[Extracted page text data]

******

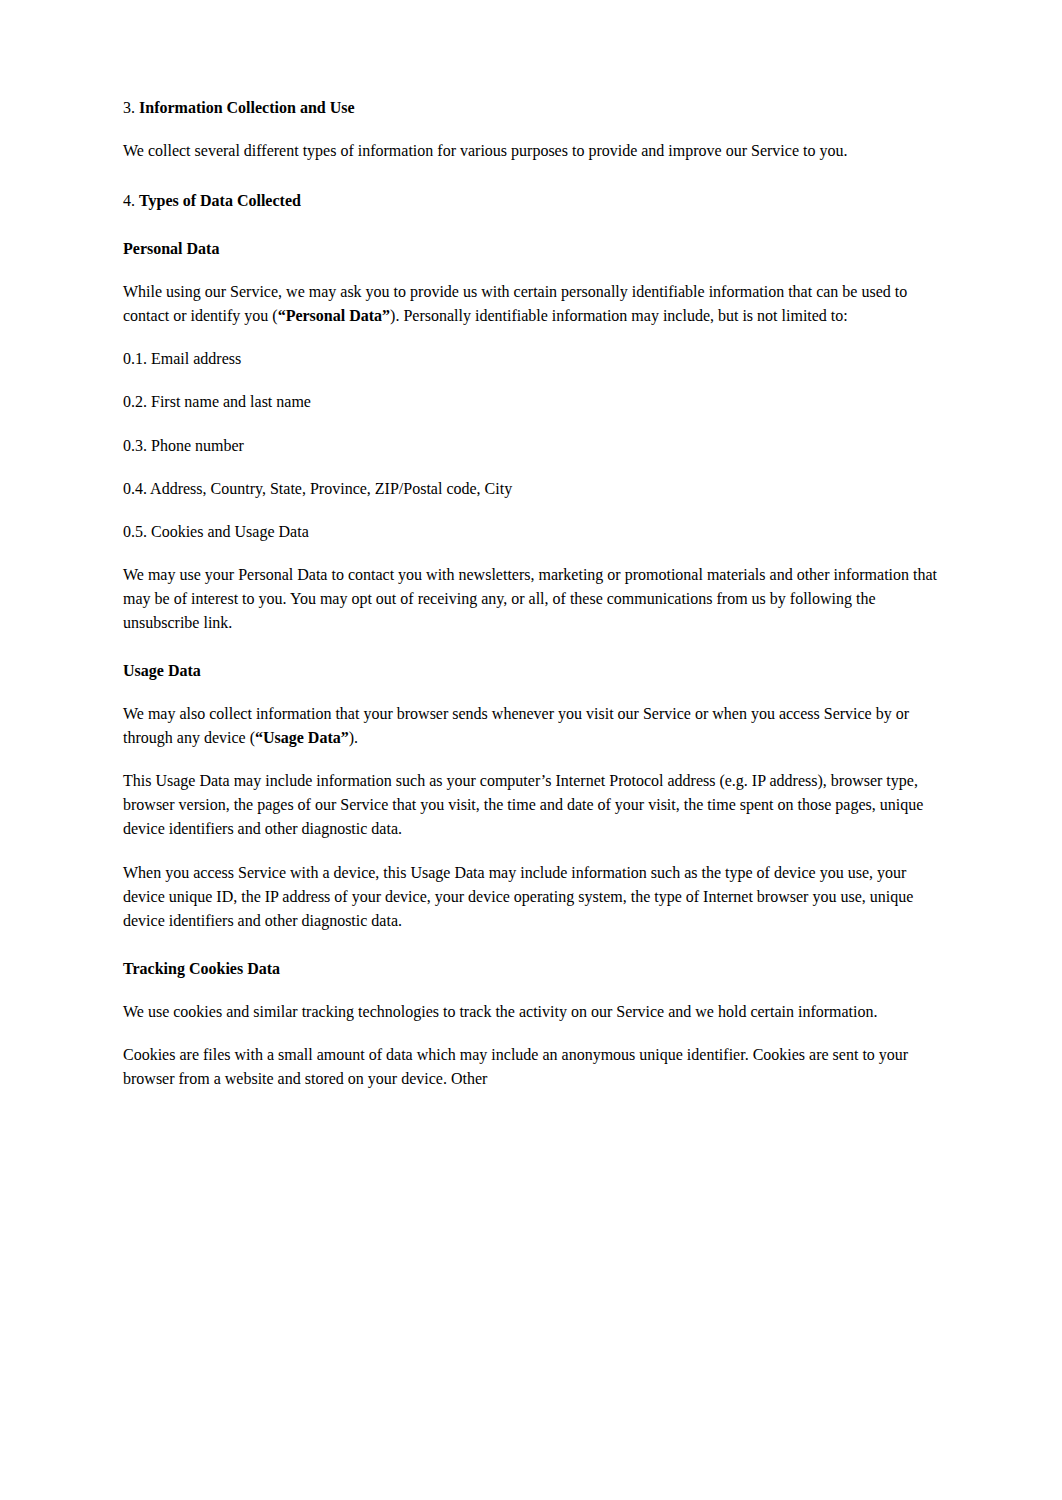3. Information Collection and Use
We collect several different types of information for various purposes to provide and improve our Service to you.
4. Types of Data Collected
Personal Data
While using our Service, we may ask you to provide us with certain personally identifiable information that can be used to contact or identify you (“Personal Data”). Personally identifiable information may include, but is not limited to:
0.1. Email address
0.2. First name and last name
0.3. Phone number
0.4. Address, Country, State, Province, ZIP/Postal code, City
0.5. Cookies and Usage Data
We may use your Personal Data to contact you with newsletters, marketing or promotional materials and other information that may be of interest to you. You may opt out of receiving any, or all, of these communications from us by following the unsubscribe link.
Usage Data
We may also collect information that your browser sends whenever you visit our Service or when you access Service by or through any device (“Usage Data”).
This Usage Data may include information such as your computer’s Internet Protocol address (e.g. IP address), browser type, browser version, the pages of our Service that you visit, the time and date of your visit, the time spent on those pages, unique device identifiers and other diagnostic data.
When you access Service with a device, this Usage Data may include information such as the type of device you use, your device unique ID, the IP address of your device, your device operating system, the type of Internet browser you use, unique device identifiers and other diagnostic data.
Tracking Cookies Data
We use cookies and similar tracking technologies to track the activity on our Service and we hold certain information.
Cookies are files with a small amount of data which may include an anonymous unique identifier. Cookies are sent to your browser from a website and stored on your device. Other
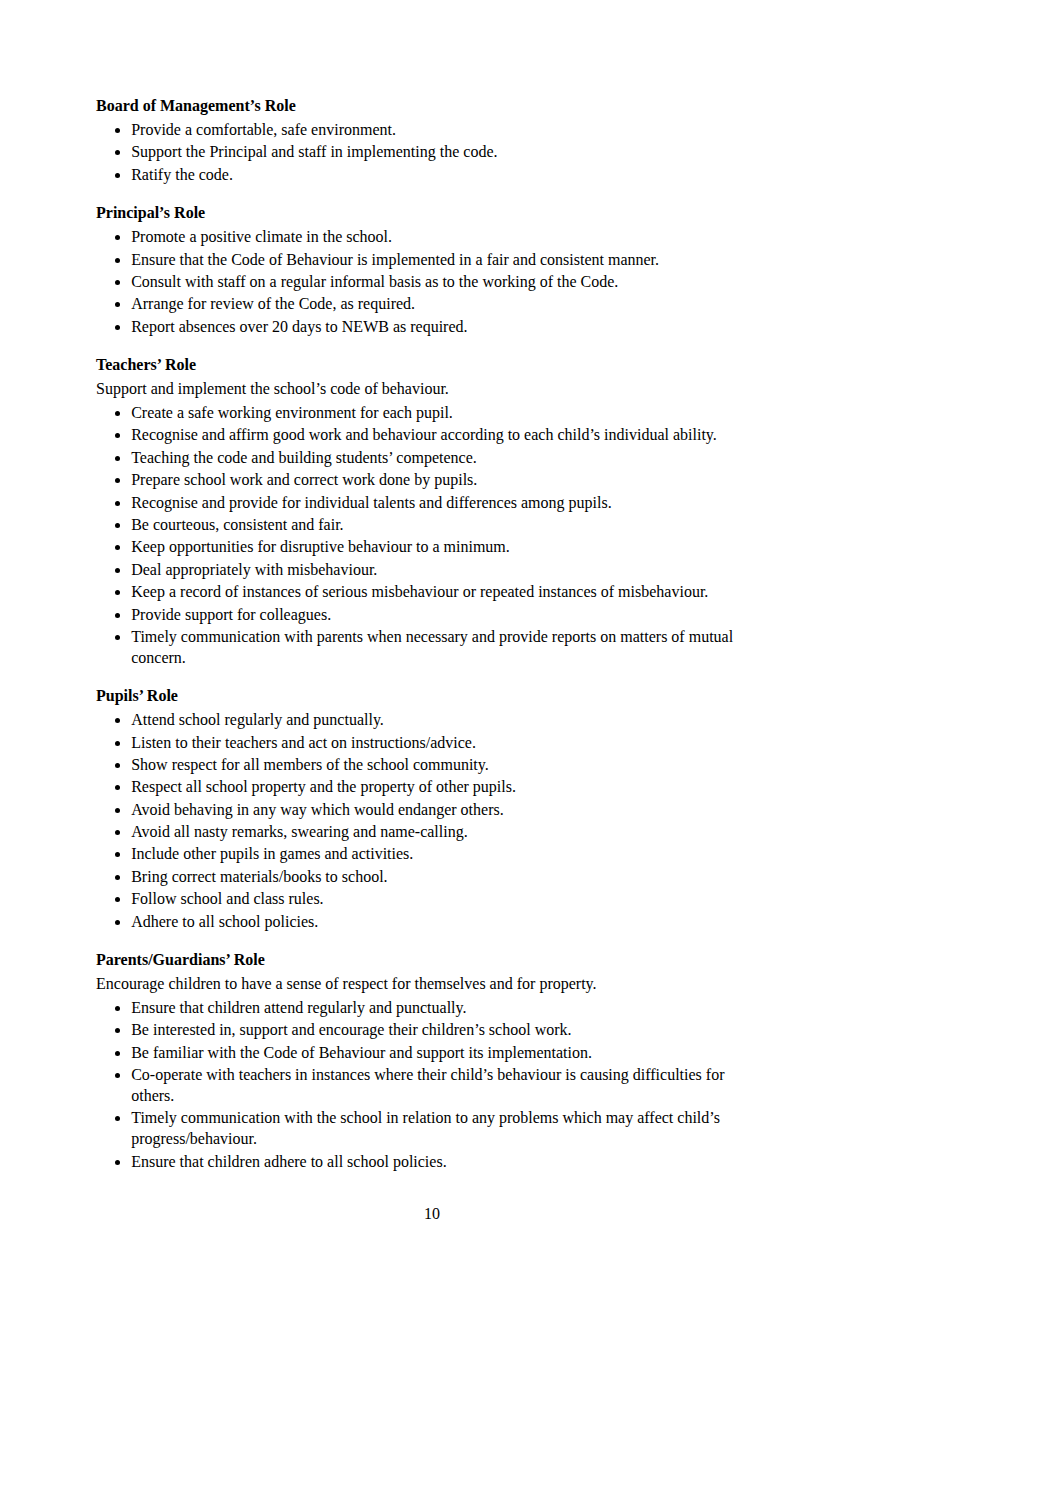Board of Management’s Role
Provide a comfortable, safe environment.
Support the Principal and staff in implementing the code.
Ratify the code.
Principal’s Role
Promote a positive climate in the school.
Ensure that the Code of Behaviour is implemented in a fair and consistent manner.
Consult with staff on a regular informal basis as to the working of the Code.
Arrange for review of the Code, as required.
Report absences over 20 days to NEWB as required.
Teachers’ Role
Support and implement the school’s code of behaviour.
Create a safe working environment for each pupil.
Recognise and affirm good work and behaviour according to each child’s individual ability.
Teaching the code and building students’ competence.
Prepare school work and correct work done by pupils.
Recognise and provide for individual talents and differences among pupils.
Be courteous, consistent and fair.
Keep opportunities for disruptive behaviour to a minimum.
Deal appropriately with misbehaviour.
Keep a record of instances of serious misbehaviour or repeated instances of misbehaviour.
Provide support for colleagues.
Timely communication with parents when necessary and provide reports on matters of mutual concern.
Pupils’ Role
Attend school regularly and punctually.
Listen to their teachers and act on instructions/advice.
Show respect for all members of the school community.
Respect all school property and the property of other pupils.
Avoid behaving in any way which would endanger others.
Avoid all nasty remarks, swearing and name-calling.
Include other pupils in games and activities.
Bring correct materials/books to school.
Follow school and class rules.
Adhere to all school policies.
Parents/Guardians’ Role
Encourage children to have a sense of respect for themselves and for property.
Ensure that children attend regularly and punctually.
Be interested in, support and encourage their children’s school work.
Be familiar with the Code of Behaviour and support its implementation.
Co-operate with teachers in instances where their child’s behaviour is causing difficulties for others.
Timely communication with the school in relation to any problems which may affect child’s progress/behaviour.
Ensure that children adhere to all school policies.
10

******

▶ Task directions:
Within the data above, filter for lines containing the word "consistent" and copy each one.

▶ Task response:
Ensure that the Code of Behaviour is implemented in a fair and consistent manner.
Be courteous, consistent and fair.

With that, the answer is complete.